Re: [PATCH] pid: Add the judgment of whether ns is NULL in the find_pid_ns

From: Christian Brauner
Date: Wed Jul 26 2023 - 05:27:41 EST


On Wed, Jul 26, 2023 at 09:23:13AM +0800, Xuewen Yan wrote:
> On Tue, Jul 25, 2023 at 8:47 PM Christian Brauner <brauner@xxxxxxxxxx> wrote:
> >
> > On Tue, Jul 25, 2023 at 08:24:18PM +0800, Xuewen Yan wrote:
> > > On Tue, Jul 25, 2023 at 4:49 PM Christian Brauner <brauner@xxxxxxxxxx> wrote:
> > > >
> > > > On Thu, Jul 13, 2023 at 03:17:13PM +0800, Xuewen Yan wrote:
> > > > > There is no the judgment of whether namspace is NULL in find_pid_ns.
> > > > > But there is a corner case when ns is null, for example: if user
> > > > > call find_get_pid when current is in exiting, the following stack would
> > > > > set thread_id be null:
> > > > > release_task
> > > > > __exit_signal(p);
> > > > > __unhash_process(tsk, group_dead);
> > > > > detach_pid(p, PIDTYPE_PID);
> > > > > __change_pid(task, type, NULL);
> > > > >
> > > > > If user call find_get_pid at now, in find_vpid function, the
> > > >
> > > > I fail to see how this can happen. The code you're referencing is in
> > > > release_task().
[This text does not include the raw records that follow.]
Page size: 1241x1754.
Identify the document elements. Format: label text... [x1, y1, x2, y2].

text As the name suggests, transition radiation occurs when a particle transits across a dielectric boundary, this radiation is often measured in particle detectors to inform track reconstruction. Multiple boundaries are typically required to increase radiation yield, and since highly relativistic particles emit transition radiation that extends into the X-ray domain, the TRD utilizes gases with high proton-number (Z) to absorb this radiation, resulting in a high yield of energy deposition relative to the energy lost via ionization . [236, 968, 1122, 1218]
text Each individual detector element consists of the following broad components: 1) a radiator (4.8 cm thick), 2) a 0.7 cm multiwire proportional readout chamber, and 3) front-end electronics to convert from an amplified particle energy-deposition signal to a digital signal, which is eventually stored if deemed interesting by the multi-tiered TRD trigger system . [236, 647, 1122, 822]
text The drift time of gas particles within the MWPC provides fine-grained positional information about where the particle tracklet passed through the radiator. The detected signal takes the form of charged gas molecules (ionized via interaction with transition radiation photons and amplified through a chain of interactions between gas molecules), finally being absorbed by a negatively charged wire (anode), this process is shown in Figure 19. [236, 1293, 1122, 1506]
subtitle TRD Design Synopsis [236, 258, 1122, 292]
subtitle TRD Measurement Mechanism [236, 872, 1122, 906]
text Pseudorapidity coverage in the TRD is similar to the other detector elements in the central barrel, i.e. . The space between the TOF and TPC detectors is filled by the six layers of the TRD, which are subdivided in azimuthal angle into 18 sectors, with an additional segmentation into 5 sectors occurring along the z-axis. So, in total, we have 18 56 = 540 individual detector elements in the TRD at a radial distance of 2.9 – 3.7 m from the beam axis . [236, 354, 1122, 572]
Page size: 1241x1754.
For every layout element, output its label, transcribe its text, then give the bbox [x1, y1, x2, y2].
If current has gone through that then current obviously
> > > > can't call find_vpid() on itself anymore or anything else for that
> > > > matter.
> > >
> > > This happened when user calls find_vpid() in irq.
> > >
> > > [72117.635162] Call trace:
> > > [72117.635595] idr_find+0xc/0x24
> > > [72117.636103] find_get_pid+0x40/0x68
> > > [72117.636812] send_event+0x88/0x180 [demux]
> > > [72117.637593] vbvop_copy_data+0x150/0x344 [demux]
> > > [72117.638434] dmisr_video_parsing_mpeg12+0x29c/0x42c [demux]
> > > [72117.639393] dmisr_video_parsing_switch+0x68/0xec [demux]
> > > [72117.640332] dmisr_handle_video_pes+0x10c/0x26c [demux]
> > > [72117.641108] tasklet_action_common+0x130/0x224
> > > [72117.641784] tasklet_action+0x28/0x34
> > > [72117.642366] __do_softirq+0x128/0x4dc
> > > [72117.642944] irq_exit+0xf8/0xfc
> > > [72117.643459] __handle_domain_irq+0xb0/0x108
> > > [72117.644102] gic_handle_irq+0x6c/0x124
> > > [72117.644691] el1_irq+0x108/0x200
> > > [72117.645217] _raw_write_unlock_irq+0x2c/0x5c
> > > [72117.645870] release_task+0x144/0x1ac <<<<<<
> > > [72117.646447] do_exit+0x524/0x94c
> > > [72117.646970] __do_sys_exit_group+0x0/0x14
> > > [72117.647591] do_group_exit+0x0/0xa0
> > > [72117.648146] __se_sys_exit+0x0/0x20
> > > [72117.648704] el0_svc_common+0xcc/0x1bc
> > > [72117.649292] el0_svc_handler+0x2c/0x3c
> > > [72117.649881] el0_svc+0x8/0xc
> > >
> > > In release_task, write_unlock_irq(&tasklist_lock) will open irq, at
> > > this time, if user calls find_get_pid() in irq, because
> > > current->thread_id is NULL,
> > > it will handle the NULL pointer.
> >
> > Uhm, where is that code from? This doesn't seem to be upstream.
>
> It's from our own platform, we found someone called find_get_pid() in
> the module, and caused the crash.

So this is a bug report for an out of tree driver which I'm sure you're
aware we consider mostly irrelevant unless this is an upstream issue.

Please work around or better fix this in your out of tree driver or
please show a reproducer how this can happen on upstream kernels.

Otherwise I don't see why we'd care.